■ **TASK A**:
Quote the passage of the Coq thread below from "Is there a way" to "Unset Printing Notations.".

■ **EXCERPT PROVIDED**:
How can I use a (three terms) decidable axiom in a case analysis?

Question

In Coq, I made some record structure $I$ and also make a strict order and equality $<$ and $==$.

And I showed that $a < b$ or $a == b$ or $b < a$ for every $a, b \in I$.

forall a b : I, a < b \/ a == b \/ b < a

Since my construction is not decidable, I use an decidable axiom.

Axiom I_dec : forall a b : I, {a < b} + {a == b} + {b < a}.

I want to use this axiom in case analysis. However, I cannot deal with all three cases.

For example,

Example example : 
forall a b : I, if (I_dec a b) then a < b else True. 
Proof.
intros. destruct (I_dec a b) as [[H|H]|H]. 
{ simpl. exact H. }
{ simpl.

I want to reach only the most left case $a < b$, however it is impossible for me.

Is there a way to deal with all three cases respectively?

Answer 1

Probably a problem with notations, incompatible with your use of if. Let's have a look at I_dec's structure (I set I = nat).

Unset Printing Notations.
Check I_dec. 

I_dec
     : forall a b : nat, sumor (sumbool (lt a b) (eq a b)) (lt b a)

■ **TASK B**:
Show each line of the rows below that contains the string "população", matching case exactly.

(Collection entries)

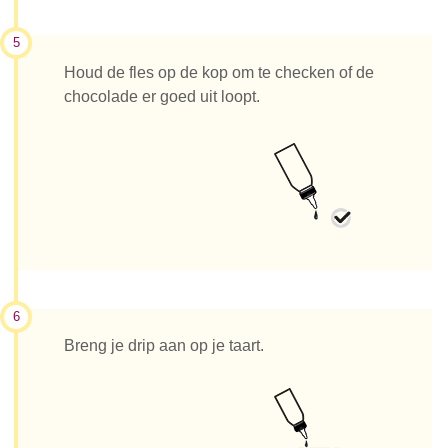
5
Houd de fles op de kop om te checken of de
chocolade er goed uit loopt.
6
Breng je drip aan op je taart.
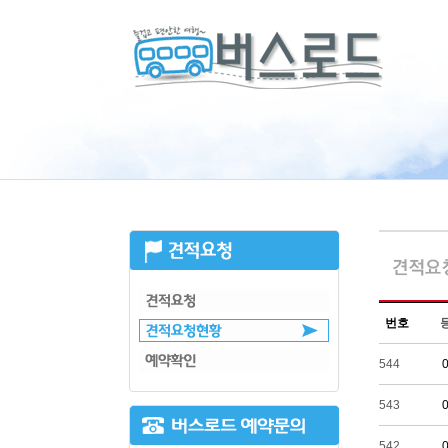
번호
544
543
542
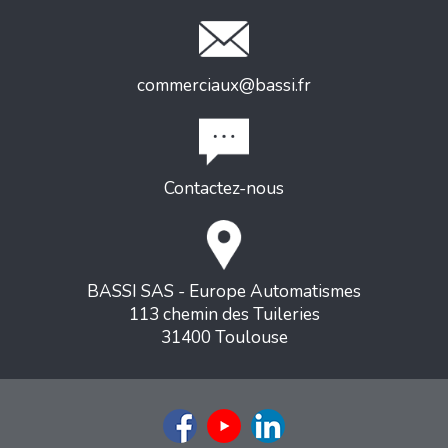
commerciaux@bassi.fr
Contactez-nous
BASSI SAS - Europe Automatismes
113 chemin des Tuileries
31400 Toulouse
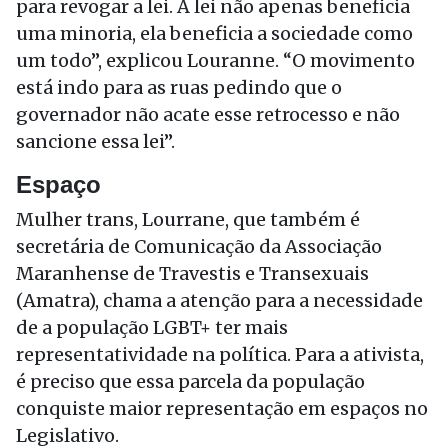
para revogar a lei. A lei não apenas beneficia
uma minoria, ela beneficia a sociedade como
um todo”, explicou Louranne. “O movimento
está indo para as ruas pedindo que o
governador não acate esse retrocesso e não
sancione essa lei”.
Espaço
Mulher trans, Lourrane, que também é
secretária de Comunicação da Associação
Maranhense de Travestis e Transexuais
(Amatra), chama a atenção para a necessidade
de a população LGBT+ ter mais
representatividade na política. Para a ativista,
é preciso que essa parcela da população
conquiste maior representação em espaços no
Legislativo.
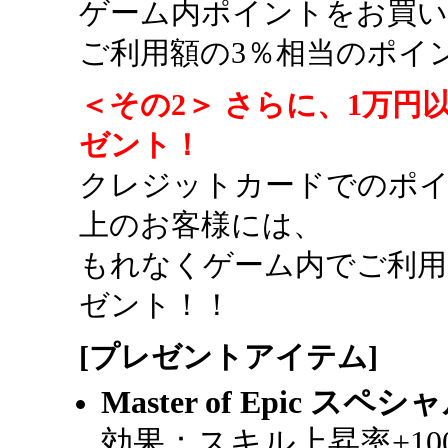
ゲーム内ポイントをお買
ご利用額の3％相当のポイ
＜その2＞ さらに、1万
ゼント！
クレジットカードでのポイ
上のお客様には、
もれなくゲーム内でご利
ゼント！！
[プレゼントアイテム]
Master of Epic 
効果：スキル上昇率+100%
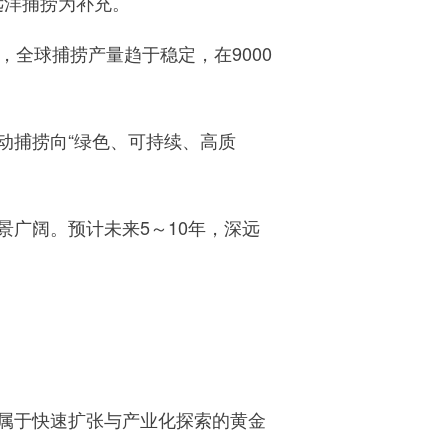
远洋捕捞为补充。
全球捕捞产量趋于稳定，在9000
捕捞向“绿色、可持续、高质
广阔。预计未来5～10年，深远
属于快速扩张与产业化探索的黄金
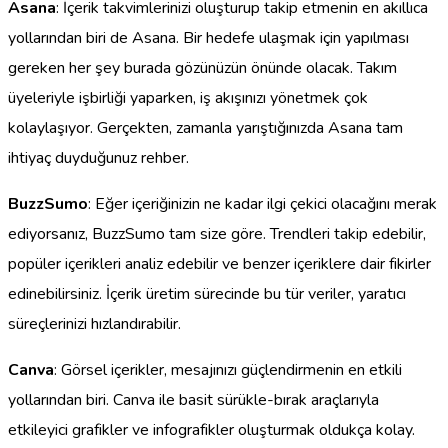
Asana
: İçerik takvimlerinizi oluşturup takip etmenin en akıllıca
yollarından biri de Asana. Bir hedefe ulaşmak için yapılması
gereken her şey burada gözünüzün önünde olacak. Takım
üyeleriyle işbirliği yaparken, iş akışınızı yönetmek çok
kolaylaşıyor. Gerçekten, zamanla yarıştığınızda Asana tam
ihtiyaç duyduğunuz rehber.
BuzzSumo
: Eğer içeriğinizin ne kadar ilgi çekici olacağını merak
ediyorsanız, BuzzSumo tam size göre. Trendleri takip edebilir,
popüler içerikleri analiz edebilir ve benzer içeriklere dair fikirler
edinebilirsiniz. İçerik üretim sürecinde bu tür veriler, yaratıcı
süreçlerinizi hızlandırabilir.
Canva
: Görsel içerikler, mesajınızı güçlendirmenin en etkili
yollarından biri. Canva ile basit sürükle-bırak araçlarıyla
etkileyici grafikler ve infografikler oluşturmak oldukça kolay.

■ **TASK RESULT A**:
Is there a way to deal with all three cases respectively?

Answer 1

Probably a problem with notations, incompatible with your use of if. Let's have a look at I_dec's structure (I set I = nat).

Unset Printing Notations.

■ **TASK RESULT B**:
de a população LGBT+ ter mais
é preciso que essa parcela da população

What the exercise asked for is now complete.